→ **TASK DESCRIPTION**
Quote the text of every record below line for line, omitting the pictures from your answer.

[Saved data entries]
----------------------------------------

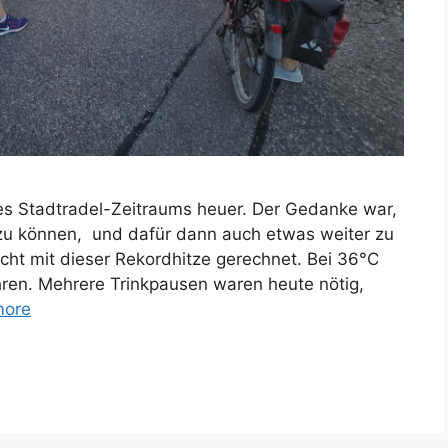
s Stadtradel-Zeitraums heuer. Der Gedanke war,
n zu können, und dafür dann auch etwas weiter zu
icht mit dieser Rekordhitze gerechnet. Bei 36°C
hren. Mehrere Trinkpausen waren heute nötig,
more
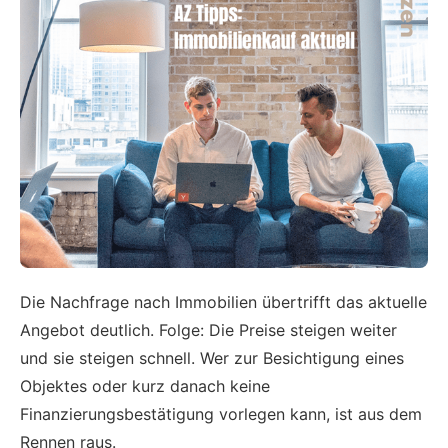
Die Nachfrage nach Immobilien übertrifft das aktuelle
Angebot deutlich. Folge: Die Preise steigen weiter
und sie steigen schnell. Wer zur Besichtigung eines
Objektes oder kurz danach keine
Finanzierungsbestätigung vorlegen kann, ist aus dem
Rennen raus.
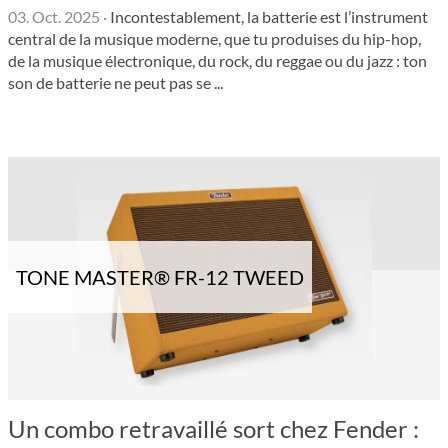
03. Oct. 2025
·
Incontestablement, la batterie est l’instrument
central de la musique moderne, que tu produises du hip-hop,
de la musique électronique, du rock, du reggae ou du jazz : ton
son de batterie ne peut pas se ...
TONE MASTER® FR-12 TWEED
Un combo retravaillé sort chez Fender :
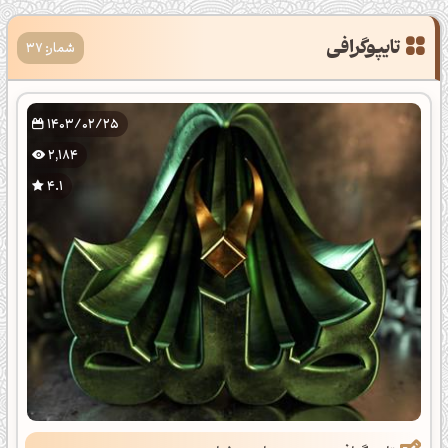
تایپوگرافی
شمار: 37
1403/02/25
2,184
4.1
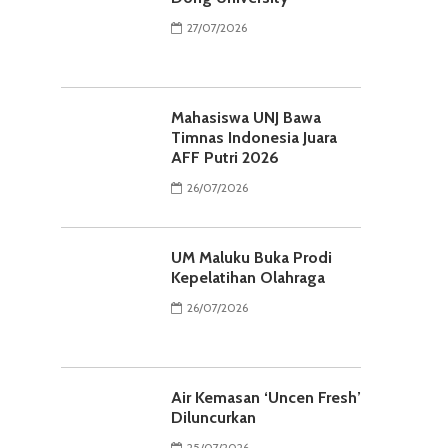
27/07/2026
Mahasiswa UNJ Bawa
Timnas Indonesia Juara
AFF Putri 2026
26/07/2026
UM Maluku Buka Prodi
Kepelatihan Olahraga
26/07/2026
Air Kemasan ‘Uncen Fresh’
Diluncurkan
25/07/2026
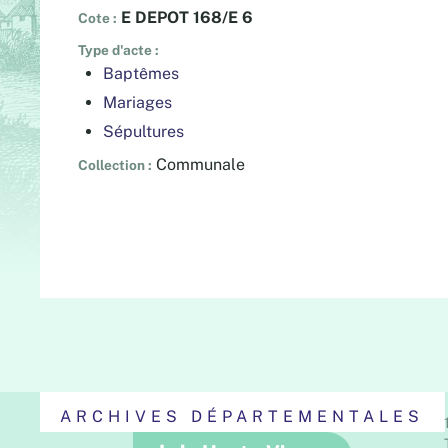
E DEPOT 168/E 6
Cote
Type d'acte
Baptêmes
Mariages
Sépultures
Communale
Collection
ARCHIVES DÉPARTEMENTALES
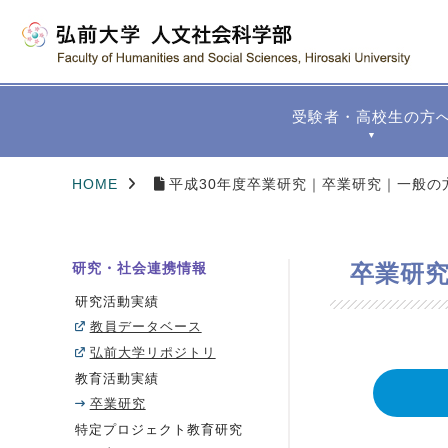
受験者・高校生の方
▼
HOME
平成30年度卒業研究｜卒業研究｜一般の
研究・社会連携情報
卒業研
研究活動実績
教員データベース
弘前大学リポジトリ
教育活動実績
卒業研究
特定プロジェクト教育研究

----------------------------------------

→ **ANSWER SPACE**
s Stadtradel-Zeitraums heuer. Der Gedanke war,
n zu können, und dafür dann auch etwas weiter zu
icht mit dieser Rekordhitze gerechnet. Bei 36°C
hren. Mehrere Trinkpausen waren heute nötig,
more
Die Nachfrage nach Immobilien übertrifft das aktuelle
Angebot deutlich. Folge: Die Preise steigen weiter
und sie steigen schnell. Wer zur Besichtigung eines
Objektes oder kurz danach keine
Finanzierungsbestätigung vorlegen kann, ist aus dem
Rennen raus.
03. Oct. 2025
·
Incontestablement, la batterie est l’instrument
central de la musique moderne, que tu produises du hip-hop,
de la musique électronique, du rock, du reggae ou du jazz : ton
son de batterie ne peut pas se ...
TONE MASTER® FR-12 TWEED
Un combo retravaillé sort chez Fender :
تایپوگرافی
شمار: 37
1403/02/25
2,184
4.1
27/07/2026
Mahasiswa UNJ Bawa
Timnas Indonesia Juara
AFF Putri 2026
26/07/2026
UM Maluku Buka Prodi
Kepelatihan Olahraga
26/07/2026
Air Kemasan ‘Uncen Fresh’
Diluncurkan
25/07/2026
E DEPOT 168/E 6
Cote
Type d'acte
Baptêmes
Mariages
Sépultures
Communale
Collection
ARCHIVES DÉPARTEMENTALES
受験者・高校生の方
▼
HOME
平成30年度卒業研究｜卒業研究｜一般の
研究・社会連携情報
卒業研
研究活動実績
教員データベース
弘前大学リポジトリ
教育活動実績
卒業研究
特定プロジェクト教育研究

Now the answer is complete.